説明

コールドトラップおよび真空排気装置

【課題】 吸着容量の増加および高速度排気をともに実現することにより低電力消費を実現するコールドトラップ、および、このような利点を持つコールドトラップにターボ分子ポンプを併用した真空排気装置を提供する。
【解決手段】
真空チャンバ20内空間に設置されるコールドパネル200と、この真空チャンバ20の内部空間で冷却端がコールドパネル200に熱的に接続されて配置される冷凍機100と、を備えるコールドトラップ10とした。また、このようなコールドトラップ10が設置された真空チャンバ20内に配管40を介してターボ分子ポンプ30を接続した真空排気装置1000とした。

【発明の詳細な説明】
【技術分野】
【0001】
本発明は、コールドトラップ、および、このコールドトラップとターボ分子ポンプとを併用した真空排気装置に関する。
【背景技術】
【0002】
従来技術のコールドトラップおよび真空排気装置について図を参照しつつ説明する。図6,図7は従来技術の真空排気装置の説明図である。図6で示す真空排気装置1は、真空チャンバ2、配管3、コールドトラップ4、ターボ分子ポンプ5を備えている。この真空チャンバ2内には真空下で使用される各種の内部機器(例えばスパッタリング装置・食品乾燥装置など)2aが配置される。図6では、コールドトラップ4、ターボ分子ポンプ5の据え付け姿勢が縦置き型に限定される形態であり、上からコールドトラップ4、ターボ分子ポンプ5が配置される。
【0003】
ターボ分子ポンプ5は、真空チャンバ2内を排気する。このターボ分子ポンプ5は、排出しようとする気体分子の分子量(分子の大きさ)により排気性能が異なる。特に分子量が小さい水蒸気の排気が困難であり、例えば、ターボ分子ポンプ5により真空チャンバ2内の気体を排気して、10−6Pa〜10−12Pa程度まで排気した場合、真空チャンバ2内における残留ガスは、その大部分が水蒸気である。このような水蒸気が真空チャンバ2内に残留すると、真空度および真空環境に悪影響を及ぼす。
【0004】
そこでターボ分子ポンプ5の上流(一般には図6で示すように真空チャンバ2とターボ分子ポンプ5との間)にコールドトラップ4が設けられる。
このコールドトラップ4は、極低温に冷却された面(以下、コールドパネルという)と接するようにガスを通過させ、このような通過するガスに含まれる水蒸気を冷却して氷に凍結して捕集する装置であり、真空チャンバ2内に水蒸気の少ない真空環境を得ることができる。
コールドトラップ4の水蒸気除去により、ターボ分子ポンプ5に水蒸気をあらかじめ取り除いたガスを流入させて、真空チャンバ2の排気速度を向上させるとともに到達圧力を下げることができる。また、コールドトラップ4は冷却温度を適宜設定することにより、他のガス(例えば、Br,NH,Cl,CO等)も凍結捕集することができる。真空排気装置1はこのようなものである。
------------------------------
問題 1:
コールドトラップについての文章によると、ターボ分子ポンプで排気したあと真空チャンバの中に残るガスは、そのほとんどが何ですか。
問題 2:
コールドトラップについての文章を、最後の文のあとから書き進めてください。
ここから先の資料は、コールドトラップについての文章とは関係がありません。
------------------------------
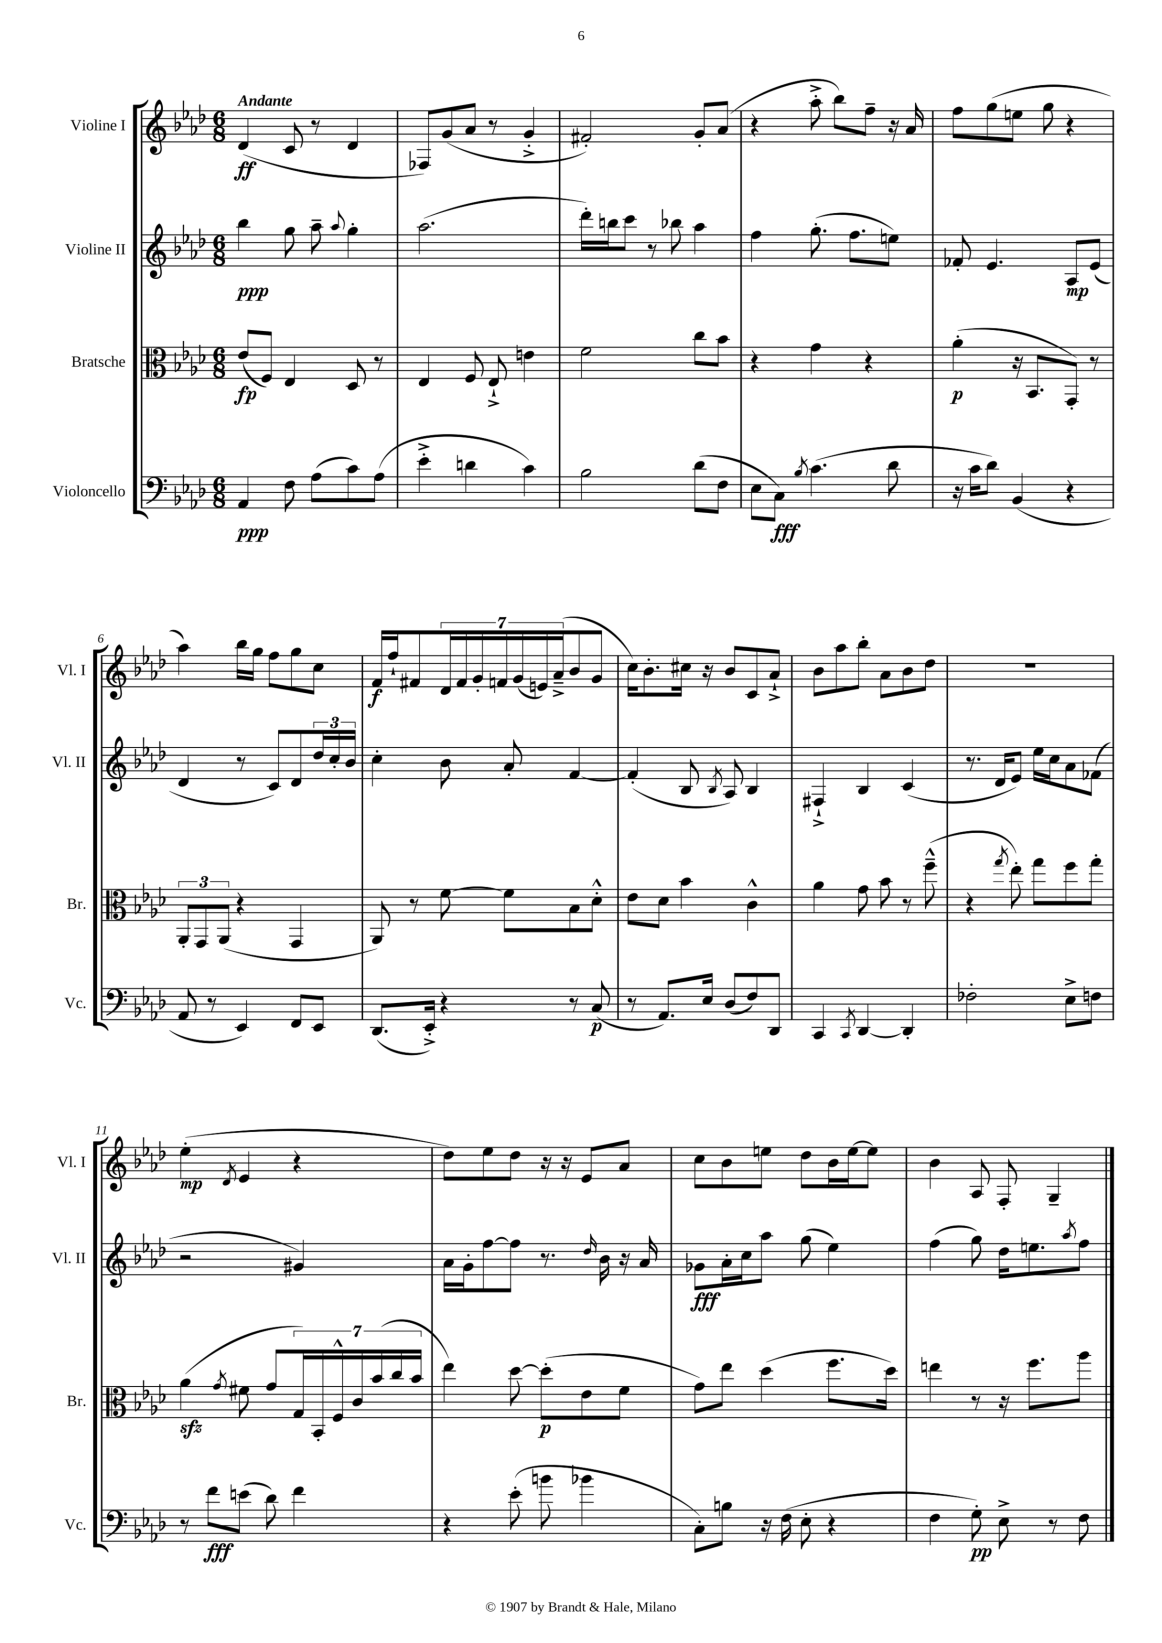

**kern	**kern	**kern	**kern
*staff4	*staff3	*staff2	*staff1
*clefF4	*clefC3	*clefG2	*clefG2
*k[b-e-a-d-]	*k[b-e-a-d-]	*k[b-e-a-d-]	*k[b-e-a-d-]
*M6/8	*M6/8	*M6/8	*M6/8
4AA-	(8e-	4bb-	(4d-
.	8F)	.	.
8F	4E-	8gg	8c
(8A-	.	8aa-~	8r
.	.	8qqaa-	.
8c)	8D-	4gg'	4d-
(8A-	8r	.	.
=	=	=	=
4e-'^	4E-	(2.aa-	8F-)
.	.	.	(8g
4d	8F	.	8a-
.	8E-`^	.	8r
4c)	4e	.	4g'^
=	=	=	=
2B-	2f	16ddd-')	2f#')
.	.	16bb	.
.	.	8ccc	.
.	.	8r	.
.	.	8bb-	.
(8d-	8cc	4aa-	8g'
8F	8b-	.	(8a-
=	=	=	=
8E-	4r	4ff	4r
8C)	.	.	.
8qB-	.	.	.
(4.c	4g	(8.gg'	8aa-'^
.	.	.	8bb-)
.	.	8.ff	.
.	4r	.	8ff~
8d-	.	8ee)	16r
.	.	.	16a-
=	=	=	=
16r	(4a-'	8f-'	8ff
16c	.	.	.
8d-)	.	4.e-	(8gg
(4BB-	16r	.	8ee
.	8.BB-	.	.
.	.	.	8gg
4r	8GG')	8A-	4r
.	8r	(8e-	.
=	=	=	=
8AA-	12AA-'	4d-	4aa-)
.	12GG	.	.
8r	.	.	.
.	(12AA-	.	.
4EE-)	4r	8r	16bb-
.	.	.	16gg
.	.	8c)	8ff
8FF	4GG	8d-	8gg
8EE-	.	24dd-	8cc
.	.	24cc'	.
.	.	24b-	.
=	=	=	=
(8.DD-	8AA-)	4cc'	16f
.	.	.	16ff`
.	8r	.	8f#
16EE-'^)	.	.	.
4r	[8f	8b-	28d-
.	.	.	28f#
.	.	.	28g'
.	.	.	28f
.	8f]	8a-'	.
.	.	.	(28g
.	.	.	28e)
.	.	.	(28a-~^
8r	8B-	[4f	8b-
(8C	8d-'^^	.	8g
=	=	=	=
8r	8e-	(4f']	16cc)
.	.	.	8.b-'
8.AA-)	8d-	.	.
.	4b-	8B-	16cc#
16E-	.	.	16r
.	.	8qB-	.
(8D-	.	8A-)	8b-
8F)	4c^^	4B-	8c
8DD-	.	.	8a-`^
=	=	=	=
4CC	4a-	4F#`^	8b-
.	.	.	8aa-
8qCC	.	.	.
[4DD-	8g	4B-	8bb-'
.	8b-	.	8a-
4DD-']	8r	(4c	8b-
.	(8ff~^^	.	8dd-
=	=	=	=
2F-'	4r	8.r	2.r
.	.	16d-	.
.	8qgg	.	.
.	8ee-')	8e-)	.
.	8gg	16ee-	.
.	.	16cc	.
8E-^	8ff	8a-	.
8F	8gg'	(8f-	.
=	=	=	=
8r	(4a-	2r	(4ee-'
8f	.	.	.
.	8qg	.	8qd-
(8e	8f#	.	4e-
8d-)	8g	.	.
4f	28G)	4g#)	4r
.	28BB-'	.	.
.	28F^^	.	.
.	28c	.	.
.	(28b-	.	.
.	28cc	.	.
.	28b-	.	.
=	=	=	=
4r	4ee-)	16a-	8dd-)
.	.	16g'	.
.	.	[8ff	8ee-
(8e-'	[8dd-	8ff]	8dd-
8b	(8dd-']	8.r	16r
.	.	.	16r
4b-	8e-	.	8e-
.	.	16qqdd-	.
.	.	16b-	.
.	8f	16r	8a-
.	.	16a-	.
=	=	=	=
8C')	8g)	8g-	8cc
8B	8ee-	16a-'	8b-
.	.	16cc	.
16r	(4dd-	8aa-	8ee
(16F	.	.	.
8E-'	.	(8gg	8dd-
4r	8.ff	4ee-)	16b-
.	.	.	[16ee
.	.	.	8ee]
.	16dd-)	.	.
=	=	=	=
4F	4ee	(4ff	4b-
8G')	8r	8gg)	8A-
8E-^	16r	16dd-	8F'
.	8.ff	8.ee	.
8r	.	.	4G~
.	.	8qaa-	.
8F	8aa-	8ff	.
==	==	==	==
*-	*-	*-	*-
------------------------------
答え 1:
水蒸気です。

答え 2:
【0005】
また、近年では、据え付け姿勢が横型でも可能なコールドトラップ、ターボ分子ポンプも製品化されており、図7で示すような真空排気装置1’もある。この真空排気装置1’は、真空チャンバ2’、配管3’、コールドトラップ4’、ターボ分子ポンプ5’を備えている。図7では、真空チャンバ2’コールドトラップ4’、ターボ分子ポンプ5’が横方向に並べて配置される。
【0006】
また、他の従来技術として、例えば、特許文献1(ターボ分子ポンプ)、または、特許文献2(コールドトラップおよび真空排気装置)に記載された発明が知られている。
特許文献1には、液体窒素により冷却するコールドトラップについて記載されており、また、特許文献2には、GM方式(ギフォード・マクマホン方式)のヘリウム冷凍機を利用するコールドトラップについて記載されている。
これらは何れも据え付け姿勢が縦型の例である。
【0007】
【特許文献1】特開平9−317688号公報 (段落番号0022〜0036,図1〜図4)
【特許文献2】特開平11−294330号公報 (段落番号0032〜0049,図1〜図3)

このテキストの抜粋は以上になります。